Proverbs 9:8-9 (New International Version)
8 Do not rebuke a mocker or he will hate you; rebuke a wise man and he will love you.
9 Instruct a wise man and he will be wiser still; teach a righteous man and he will add to his learning.
I'd just like to revive this thread if I may, it's close to what I want to know and relevant.
I hope I will always be tactful and friendly when correcting, and I couldn't agree more with what seithach said...
Remember that the biggest part of communication is non-verbal. etc
My question, however is, is it ok to assume that anyone on SpanishDict who is learning English will be glad to be corrected if necessary, so long as it is clear on their profile that they are learning English?
I know I need corrections in my español to help me, and I don't need to write por favor corregid mi español every time I contribute.
My confusion arises mainly because we have many native español speakers on here who are great and helpful at correcting us learners, but occasionally say things (in English) which could be improved on or are a little incorrect.
Please give me some feedback , because I want to be helpful in return for all the help I'm getting here every day.
Gently . What gets me sometimes is that alot of people here don't participate, and they don't have to of course, except to "correct" someone. It seems the only thing they do. Maybe they are employees of the site or something, I don't know. If someone might ask in general discussion, "How is the weather where you are?" Some of these types won't reply with an answer, in spanish or english, but they are very good at pointing out you spelled "cloudy" wrong. I don't know if I'm the only one who noticed that, but that's my big gripe. I personally love to see people make they little mistakes.
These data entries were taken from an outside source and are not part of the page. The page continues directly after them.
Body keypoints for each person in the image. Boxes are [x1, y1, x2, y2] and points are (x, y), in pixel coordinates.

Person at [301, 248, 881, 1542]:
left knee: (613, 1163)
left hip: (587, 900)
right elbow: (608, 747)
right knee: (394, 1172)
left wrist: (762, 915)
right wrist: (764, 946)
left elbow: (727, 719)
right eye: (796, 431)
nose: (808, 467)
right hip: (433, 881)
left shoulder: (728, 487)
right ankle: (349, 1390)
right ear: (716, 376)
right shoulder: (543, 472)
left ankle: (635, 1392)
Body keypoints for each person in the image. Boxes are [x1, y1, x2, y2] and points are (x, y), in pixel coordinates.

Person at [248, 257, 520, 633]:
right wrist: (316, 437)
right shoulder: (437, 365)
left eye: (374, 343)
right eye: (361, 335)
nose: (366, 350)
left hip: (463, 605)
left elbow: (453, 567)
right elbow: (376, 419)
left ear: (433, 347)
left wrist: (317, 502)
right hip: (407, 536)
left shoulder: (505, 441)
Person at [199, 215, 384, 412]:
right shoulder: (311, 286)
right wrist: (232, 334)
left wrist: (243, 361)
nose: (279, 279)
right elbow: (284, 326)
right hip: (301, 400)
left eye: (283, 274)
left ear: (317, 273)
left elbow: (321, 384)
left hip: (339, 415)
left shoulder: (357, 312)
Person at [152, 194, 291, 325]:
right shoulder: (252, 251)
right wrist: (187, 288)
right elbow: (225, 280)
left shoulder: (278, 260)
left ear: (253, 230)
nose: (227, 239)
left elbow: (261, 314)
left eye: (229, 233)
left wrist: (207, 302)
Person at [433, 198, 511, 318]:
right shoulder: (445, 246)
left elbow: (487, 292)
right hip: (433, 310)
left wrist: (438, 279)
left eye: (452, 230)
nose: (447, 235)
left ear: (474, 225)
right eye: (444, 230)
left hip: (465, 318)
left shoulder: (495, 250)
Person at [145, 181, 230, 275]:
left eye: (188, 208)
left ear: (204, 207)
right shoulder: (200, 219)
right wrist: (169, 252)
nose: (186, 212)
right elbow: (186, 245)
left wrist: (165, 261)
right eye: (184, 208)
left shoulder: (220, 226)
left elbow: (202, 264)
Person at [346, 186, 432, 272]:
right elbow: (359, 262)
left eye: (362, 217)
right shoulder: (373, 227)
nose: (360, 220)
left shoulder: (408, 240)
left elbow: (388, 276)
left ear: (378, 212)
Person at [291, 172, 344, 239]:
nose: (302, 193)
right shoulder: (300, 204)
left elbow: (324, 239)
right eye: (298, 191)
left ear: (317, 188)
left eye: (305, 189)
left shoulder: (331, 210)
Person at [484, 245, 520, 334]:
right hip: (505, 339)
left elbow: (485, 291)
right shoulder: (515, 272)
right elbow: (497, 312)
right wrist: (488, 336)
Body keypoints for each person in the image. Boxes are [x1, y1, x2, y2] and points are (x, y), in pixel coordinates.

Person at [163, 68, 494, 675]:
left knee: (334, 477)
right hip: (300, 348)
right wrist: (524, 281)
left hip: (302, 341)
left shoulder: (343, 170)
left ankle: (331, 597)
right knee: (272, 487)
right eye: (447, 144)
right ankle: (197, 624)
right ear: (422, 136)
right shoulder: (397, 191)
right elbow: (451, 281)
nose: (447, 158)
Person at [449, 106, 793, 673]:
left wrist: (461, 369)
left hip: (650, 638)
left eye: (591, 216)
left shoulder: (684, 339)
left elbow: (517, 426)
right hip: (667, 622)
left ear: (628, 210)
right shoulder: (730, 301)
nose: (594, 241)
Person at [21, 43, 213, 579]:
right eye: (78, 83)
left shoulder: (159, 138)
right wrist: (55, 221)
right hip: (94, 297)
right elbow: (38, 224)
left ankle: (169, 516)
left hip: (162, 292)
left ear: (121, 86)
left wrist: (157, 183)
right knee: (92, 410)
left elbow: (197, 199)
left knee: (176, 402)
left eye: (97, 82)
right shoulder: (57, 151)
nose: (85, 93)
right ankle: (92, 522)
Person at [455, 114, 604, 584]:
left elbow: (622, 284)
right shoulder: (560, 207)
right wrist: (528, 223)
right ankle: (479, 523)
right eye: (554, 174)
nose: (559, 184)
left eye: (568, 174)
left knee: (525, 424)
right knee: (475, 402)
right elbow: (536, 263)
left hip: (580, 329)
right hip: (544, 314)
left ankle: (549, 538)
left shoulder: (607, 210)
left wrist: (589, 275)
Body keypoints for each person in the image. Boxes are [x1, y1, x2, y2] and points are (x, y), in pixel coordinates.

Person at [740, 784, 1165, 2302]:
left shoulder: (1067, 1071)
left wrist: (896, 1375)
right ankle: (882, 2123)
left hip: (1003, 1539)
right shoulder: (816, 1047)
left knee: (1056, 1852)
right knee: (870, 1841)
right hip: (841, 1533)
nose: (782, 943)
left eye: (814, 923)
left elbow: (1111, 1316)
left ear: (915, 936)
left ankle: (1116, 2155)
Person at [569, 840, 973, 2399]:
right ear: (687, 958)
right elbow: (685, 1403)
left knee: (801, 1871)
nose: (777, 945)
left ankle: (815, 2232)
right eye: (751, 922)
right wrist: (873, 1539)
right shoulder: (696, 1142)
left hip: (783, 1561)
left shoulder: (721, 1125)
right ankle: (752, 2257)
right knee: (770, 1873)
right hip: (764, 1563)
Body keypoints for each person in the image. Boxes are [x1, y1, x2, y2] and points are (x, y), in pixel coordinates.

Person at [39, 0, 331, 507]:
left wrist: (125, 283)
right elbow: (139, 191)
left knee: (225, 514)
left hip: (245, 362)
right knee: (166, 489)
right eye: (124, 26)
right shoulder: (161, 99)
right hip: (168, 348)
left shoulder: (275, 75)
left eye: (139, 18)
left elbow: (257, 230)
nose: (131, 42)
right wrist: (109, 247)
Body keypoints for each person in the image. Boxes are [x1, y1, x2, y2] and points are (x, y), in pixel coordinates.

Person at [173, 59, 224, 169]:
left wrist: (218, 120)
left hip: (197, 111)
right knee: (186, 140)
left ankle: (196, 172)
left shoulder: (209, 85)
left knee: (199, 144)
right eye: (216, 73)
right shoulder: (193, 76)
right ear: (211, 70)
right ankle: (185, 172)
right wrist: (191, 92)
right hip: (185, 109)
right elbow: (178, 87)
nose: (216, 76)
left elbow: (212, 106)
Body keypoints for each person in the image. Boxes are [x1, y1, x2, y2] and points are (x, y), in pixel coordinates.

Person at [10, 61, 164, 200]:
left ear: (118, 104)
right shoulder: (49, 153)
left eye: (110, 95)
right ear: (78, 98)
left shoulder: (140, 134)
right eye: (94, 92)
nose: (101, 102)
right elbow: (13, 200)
It's the learning process and I learn so much from that.
And of course, I love this site, and interacting with and answering question where I can.
I think most people here are aware that they may make mistakes and if they´re like me would definitey like to have their mistakes corrected.
I look at how my 2.5 year old daughter is learning english, alone and she learns by playing and making mistakes. At some point we are taught that mistakes are wrong, etc. and get nervous about what we say.
Do it with kindness.
Remember that the biggest part of communication is non-verbal. We are not afforeded that here, so all I can say is, be tactful and re-read your answer befor posting to make sure it doesn't sound offensive.
In response to Stormcrow:
The whole reason I started learning was so I could communicate with her family. Needless to say, they haven't done anything to help me, either. I'm learning Spanish for myself now.
I am very sorry to hear this. This is atypical behavior as compared to most native Spanish speaking people. Of course there are always exceptions to everything. However, in my experience, Spanish speaking people are genuinely friendly and helpful and are extremely encouraging. Over and over again, I have met absolute strangers who seemed thrilled at even the smallest attempts to speak their language. I have never encountered even a hint of negativity.
Perhaps, the truth is as Vikingo expressed it. If you are not receiving encouragement and support for attempting to learn the language of your girlfriend and her family, perhaps she is not the right girl for you. I'm not suggesting you end things. I understand there may be a language barrier, but try to express to her how frustrating this is to you. Hopefully, she will see things from your point of view and change her attitude.
I think for corrections in either language if a different word is chose there should be an explanation..As a person matures in a language they will make word choice particular to their style of thinking. Sometimes a word is just plain wrong and sometimes it is a personal style of expression.
With an explanation the student will be able to refine that choice.